**Vorliegender Text:**
Papstreise nach Myanmar ist „auch Botschaft an China"
Anne Preckel - Vatikanstadt
Diese Minderheitenpolitik ist dem Militär ein Dorn im Auge
Pater Cervellera erläutert die Gemengelage in der Region Rakhine im Westen Myanmars. Was sich vordergründig als religiös-ethnischer Konflikt abbildet, habe tatsächlich mit politischen und wirtschaftlichen Interessen zu tun, so der Asien-Experte.
Myanmars Staatsrätin und De Facto-Regierungschefin Aung hatte angekündigt, Vorschläge der Vereinten Nationen zur Befriedung und Entwicklung des Krisen-Teilstaates umsetzen zu wollen, der infolge der brutalen Vertreibungen der muslimischen Rohingya derzeit international in den Schlagzeilen ist. Diese Pläne seien Myanmars mächtiger Parallelregierung ein Dorn im Auge, so Cervellera: Dem Militär, das Grenzen, Handel und Wirtschaft kontrolliert.
„Die Minderheiten Myanmars leben alle in Gebieten, die reich an Rohstoffen und Wäldern sind. Diese Gebiete sind wirtschaftlich sehr begehrt. Das Militär hat bereits während der Militärdiktatur versucht, die Minderheiten aus ihren Gebieten zu vertreiben, um diese Reichtümer an sich zu bringen. Und das tun sie auch heute. Seit Aung San Suu Kyi Staatsrätin und Außenministerin ist, hat sie sich um Versöhnung der verschiedenen Gruppen bemüht. Dabei geht es auch darum, den Minderheiten größere Unabhängigkeit zu verschaffen und sie an den wirtschaftlichen Einnahmen zu beteiligen. Und das müsste dann auch für die Rohingya gelten.“
Auch China mischt mit
Rakhine ist ein Küstenstreifen am Golf von Bengalen, der mit seinem schmalen nördlichen Rand an Bangladesch grenzt. Wirtschaftliches Interesse an dem rohstoffreichen Gebiet hat auch China, der große Nachbar Myanmars. Geplant sind unter anderem ein Hafen für chinesische Schiffe und eine Erdöl-Leitung direkt in die Volksrepublik, erklärt Cervellera. Eine Neuausrichtung der Myanmarpolitik für den Teilstaat dürfte Peking also ebenso beunruhigen wie Myanmars Militär. In dieses Bild passt, dass China sich der internationalen Kritik an Myanmars Vertreibung der Rohingya nicht angeschlossen hat.

**Gespeicherte Einträge:**
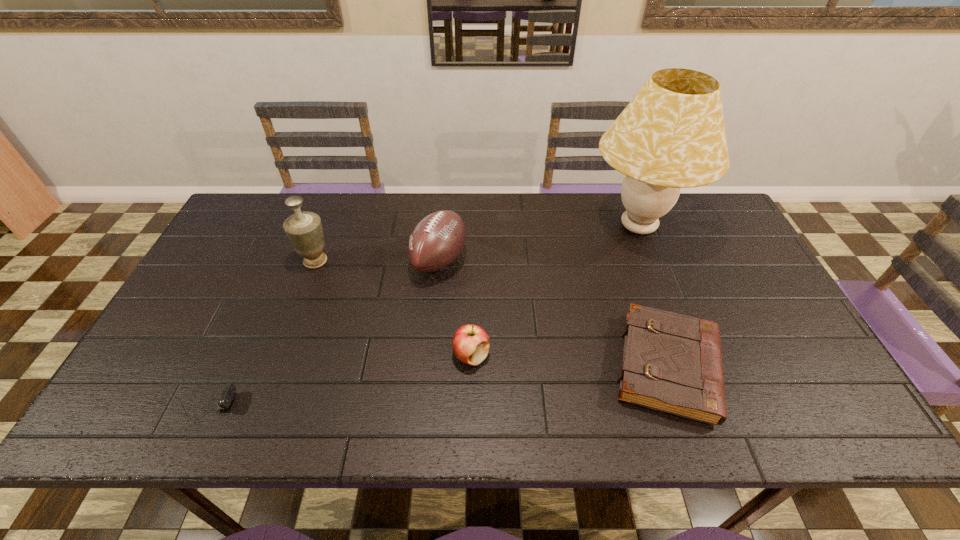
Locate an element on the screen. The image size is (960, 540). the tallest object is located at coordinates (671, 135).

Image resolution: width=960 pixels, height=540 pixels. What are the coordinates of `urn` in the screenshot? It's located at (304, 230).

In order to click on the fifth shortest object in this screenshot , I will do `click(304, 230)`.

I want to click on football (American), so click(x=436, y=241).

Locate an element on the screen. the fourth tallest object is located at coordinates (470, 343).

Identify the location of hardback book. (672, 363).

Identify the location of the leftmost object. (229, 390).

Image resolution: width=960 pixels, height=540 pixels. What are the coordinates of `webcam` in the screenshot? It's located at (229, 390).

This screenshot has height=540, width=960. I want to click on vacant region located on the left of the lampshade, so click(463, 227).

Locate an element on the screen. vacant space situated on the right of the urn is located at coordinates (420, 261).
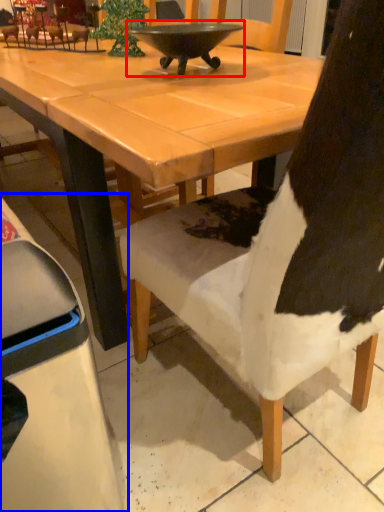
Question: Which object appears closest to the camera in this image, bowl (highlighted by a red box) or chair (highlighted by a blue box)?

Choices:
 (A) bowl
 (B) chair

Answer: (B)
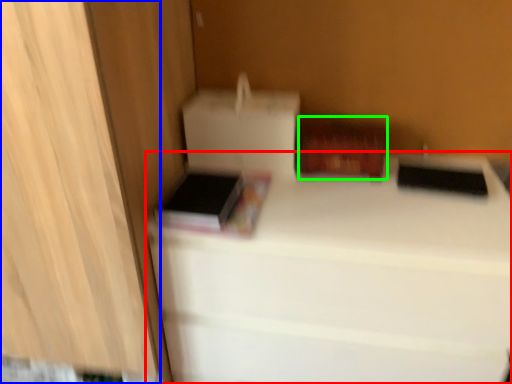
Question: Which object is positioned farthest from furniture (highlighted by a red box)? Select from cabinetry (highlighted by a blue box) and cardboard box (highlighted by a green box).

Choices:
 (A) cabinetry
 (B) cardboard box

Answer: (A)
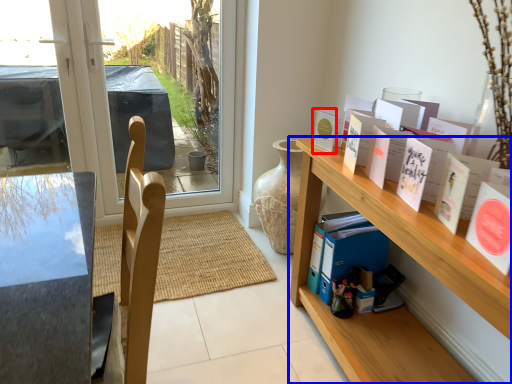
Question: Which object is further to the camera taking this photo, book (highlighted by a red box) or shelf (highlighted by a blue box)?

**Aufgaben zur Übung:**
**a)** Schreibe aus dem Artikel zur Papstreise nach Myanmar den Abschnitt wortgetreu ab, der mit „Papstreise nach Myanmar“ einsetzt und sich bis einschließlich „und Wirtschaft kontrolliert.“ erstreckt.
**b)** Beantworte anhand des Artikels zur Papstreise nach Myanmar die folgenden Fragen:
(i) An welchen Golf grenzt der Küstenstreifen Rakhine?
(ii) Was kontrolliert das Militär laut Cervellera?
(iii) Was ist in Rakhine für China unter anderem geplant?
**c)** Führe den Artikel zur Papstreise nach Myanmar im Anschluss an seinen letzten Satz weiter.

**Lösungen der Aufgaben:**
**a)**
Papstreise nach Myanmar ist „auch Botschaft an China"
Anne Preckel - Vatikanstadt
Diese Minderheitenpolitik ist dem Militär ein Dorn im Auge
Pater Cervellera erläutert die Gemengelage in der Region Rakhine im Westen Myanmars. Was sich vordergründig als religiös-ethnischer Konflikt abbildet, habe tatsächlich mit politischen und wirtschaftlichen Interessen zu tun, so der Asien-Experte.
Myanmars Staatsrätin und De Facto-Regierungschefin Aung hatte angekündigt, Vorschläge der Vereinten Nationen zur Befriedung und Entwicklung des Krisen-Teilstaates umsetzen zu wollen, der infolge der brutalen Vertreibungen der muslimischen Rohingya derzeit international in den Schlagzeilen ist. Diese Pläne seien Myanmars mächtiger Parallelregierung ein Dorn im Auge, so Cervellera: Dem Militär, das Grenzen, Handel und Wirtschaft kontrolliert.

**b)**
(i) An den Golf von Bengalen.
(ii) Grenzen, Handel und Wirtschaft.
(iii) Ein Hafen für chinesische Schiffe und eine Erdöl-Leitung direkt in die Volksrepublik.

**c)**
Es waren lokale Sicherheitskräfte, die in Rakhine gemeinsam mit radikalen Buddhisten gegen die Rohingya vorgingen, hielt ein Bericht der UN-Menschenrechtskommission in der vergangenen Woche fest; er spricht von „systematischen gewaltsamen Vertreibungen“ und „brutalen Angriffen“. Pater Cervellera betont, dass der Rakhine-Konflikt „kein Religionskrieg“ sei; allerdings träfen sich in der Vertreibung der Rohingya die Interessen birmanischer Nationalisten mit denen des Militärs: die einen wollten einen rein birmanischen Buddhismus verwirklichen, die anderen die Kontrolle über das Land behalten. Cervellera sieht das brutale Vorgehen gegen die Rohingya auch als Antwort auf die Forderungen der UNO, den Minderheiten in der Krisenregion mehr politische Rechte zuzugestehen: denn sollten die in Rakhine ansässigen, doch staatenlosen Rohingya tatsächlich die Staatsbürgerschaft erlangen, dürften sie in Myanmar bei vielen Fragen mehr Mitspracherecht haben.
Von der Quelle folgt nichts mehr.